ネットワンシステムズ(吉野孝行社長)は、8月7日、埼玉県(上田清司知事)の職員約1万3000人が利用する情報系システムを稼働させる先進仮想基盤と、約400施設を接続する県全域の大規模な共通高速ネットワーク基盤(県庁LAN)を構築したと発表した。今年2月に稼働を開始している。

 埼玉県では、仮想基盤に耐障害性を高める仕組みを導入することによって、県民サービスの継続性向上を実現。また、県庁LANの高速化によって、県職員の業務効率が向上した。

 構築した仮想基盤では、職員約1万3000人が利用する大規模なメールシステム・アカウント管理・DNS・ウイルス対策・ファイルサーバーなどの情報系システムが稼働している。システムを利用する県庁LANは、本庁舎、地方・合同庁舎、単独庁舎、県立学校など約400施設を結び、県民サービスや職員の事務を支える税務システム・土木積算システム・財務会計システムなどの約100個の業務系システムが接続されている。

 埼玉県からは、情報系システムの稼働基盤や県庁LANの構築に対して、「物理サーバー群の集約」「耐障害性の向上」「運用体制の改善」の3点について要望があった。

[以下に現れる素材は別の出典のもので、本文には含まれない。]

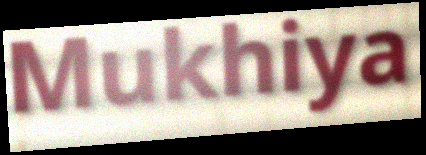
Mukhiya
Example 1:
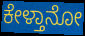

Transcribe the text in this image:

ಕೇಳ್ತಾನೋ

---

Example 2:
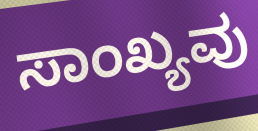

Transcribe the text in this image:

ಸಾಂಖ್ಯವು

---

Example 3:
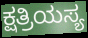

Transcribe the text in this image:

ಕ್ಷತ್ರಿಯಸ್ಯ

 物理サーバー群の集約は、「VMware vSphere 5」で仮想環境を構築することで、従来の物理サーバー約30台を15台へと約50%削減。仮想マシンデータとファイルサーバー用の共有ストレージには、「EMC VNX 5700」を用いた。

 耐障害性を高めるための仕組みとして、サーバーには「Cisco UCS Bシリーズ ブレードサーバ」を採用。サーバーに障害が発生した際には、Cisco UCS特有の機能であるサーバーの設定情報をまとめたサービスプロファイルを予備のブレードサーバーに割り当てることによって、迅速にサービスを復旧させる。また、効率的なデータバックアップのために、重複除外機能が利用できる「EMC DataDomain DD640」を選定した。

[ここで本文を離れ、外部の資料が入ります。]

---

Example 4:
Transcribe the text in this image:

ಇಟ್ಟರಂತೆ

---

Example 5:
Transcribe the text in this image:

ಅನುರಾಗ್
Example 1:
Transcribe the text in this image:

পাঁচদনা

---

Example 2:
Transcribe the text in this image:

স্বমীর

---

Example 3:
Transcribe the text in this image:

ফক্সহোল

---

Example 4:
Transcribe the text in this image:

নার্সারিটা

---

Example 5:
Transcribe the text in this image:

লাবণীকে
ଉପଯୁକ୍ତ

 運用面では、ITIL V3のベストプラクティスにもとづいて、約半年にわたって埼玉県と情報を交換。その結果、運用業務を可視化するとともに、改善を容易にする運用体制を構築した。ここで定型化された業務(障害監視/セキュリティ監視/ヘルプデスク業務)は、ネットワンシステムズの遠隔運用監視サービスを活用することで、運用コストを削減している。